Compute center of mass using wrapped coordinates

Dear LAMMPS developers,

I would like to use the spherical binning to calculate the local density and pressure for a droplet simulation. It will be a droplet with both liquid and vapour phase in a periodic simulation box, but only a very little particles will be presented in the vapour phase. To do the spherical binning, the center of the mass of the droplet would need to be placed at the center. For a large droplet, the center of mass will not be drifted much from the middle, while for a small droplet it would drift a bit from the middle (not too far away). What I found from literature is that the center of mass of the droplet (or entire system, if not many vapor particles) is recentered at every a few timesteps.

I think this can be done in LAMMPS: if I can use the wrapped coordinates to compute the center of mass, and then use “fix recenter”, although the recenter is done at every timestep. I did a search through the LAMMPS mailing list, I found Stan asked a similar question before and Steve commented it should be fine to do this for all atoms in a system. (http://lammps.sandia.gov/threads/msg28439.html) I then modified the codes in Group::xcm() as Stan mentioned it. I changed from “cmone[0] += unwrap[0] * massone; …” to “cmone[0] += x[i][0] * massone; …”, for all three cmone. The thermodynamics results (energy, temperature, etc…) are the same in both original and modified LAMMPS, when no “fix recenter” is applied. When using “fix recenter” to kept the center of mass at the middle, I found the thermodynamics values drifted and diverged after a few thousand steps. I think this should be expected due to the numerical errors of shifting the coordinates.

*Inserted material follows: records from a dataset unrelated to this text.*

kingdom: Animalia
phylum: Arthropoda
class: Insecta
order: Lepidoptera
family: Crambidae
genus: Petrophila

I want to double check with you to see if the modification I made in LAMMPS are truly valid, just in case I miss something. For example, would the newly computed center of mass affect any important fix functions (fix nvt, npt and etc) in LAMMPS? If this works, it will also provide a bit more information to people who want to do the similar thing in LAMMPS. I would really appreciate it if you can give me some comments.

Thank you for your time.

Regards,
Pengyu

Dear LAMMPS developers,

I would like to use the spherical binning to calculate the local density
and pressure for a droplet simulation. It will be a droplet with both
liquid and vapour phase in a periodic simulation box, but only a very
little particles will be presented in the vapour phase. To do the spherical
binning, the center of the mass of the droplet would need to be placed at
the center. For a large droplet, the center of mass will not be drifted
much from the middle, while for a small droplet it would drift a bit from
the middle (not too far away). What I found from literature is that the
center of mass of the droplet (or entire system, if not many vapor
particles) is recentered at every a few timesteps.

I think this can be done in LAMMPS: if I can use the wrapped coordinates
to compute the center of mass, and then use "fix recenter", although the
recenter is done at every timestep. I did a search through the LAMMPS
mailing list, I found Stan asked a similar question before and Steve
commented it should be fine to do this for all atoms in a system. (
http://lammps.sandia.gov/threads/msg28439.html) I then modified the codes
in Group::xcm() as Stan mentioned it. I changed from "cmone[0] +=
unwrap[0] * massone; ..." to "cmone[0] += x[i][0] * massone; ...", for
all three cmone. The thermodynamics results (energy, temperature, etc...) are
the same in both original and modified LAMMPS, when no "fix recenter" is
applied. When using "fix recenter" to kept the center of mass at the
middle, I found the thermodynamics values drifted and diverged after a few
thousand steps. I think this should be expected due to the numerical errors
of shifting the coordinates.

I want to double check with you to see if the modification I made in
LAMMPS are truly valid, just in case I miss something. For example, would
the newly computed center of mass affect any important fix functions (fix
nvt, npt and etc) in LAMMPS? If this works, it will also provide a bit
more information to people who want to do the similar thing in LAMMPS. I
would really appreciate it if you can give me some comments.

​your modification to the source code is not recommended. it ​will break
quite a few features in LAMMPS that depend on xcm() using unwrapped
coordinates. it doesn't make sense either, since using unwrapped
coordinates is the only meaningful way to compute the center of mass. with
wrapped coordinates you will get unphysical jumps when atoms pass through
periodic boundaries. that is clearly not what you want.

if you are using fix recenter you should use the "shift all" option to
maintain your droplet at its initial C.O.M position, but recenter *all*
atoms.
be careful with this setup and monitor your system, as fix recenter will
suppress any total system momentum and its resulting drift, which can lead
to incorrectly computed temperatures, and in the worst case to a "flying
icecube syndrome". a droplet in vapor system is more susceptible to this
than, say, a solid in liquid system.

an alternative would be to use fix spring with the tether option to attach
your droplet with a suitably chose force constant to a fixed location in
space. this has the disadvantage of adding a (small) arbitrary force, but
it does not hide the flying icecube problem (in fact, it makes it less
likely to happen).

​axel.​

Dear Axel,

Thank you for your advise. They are very useful!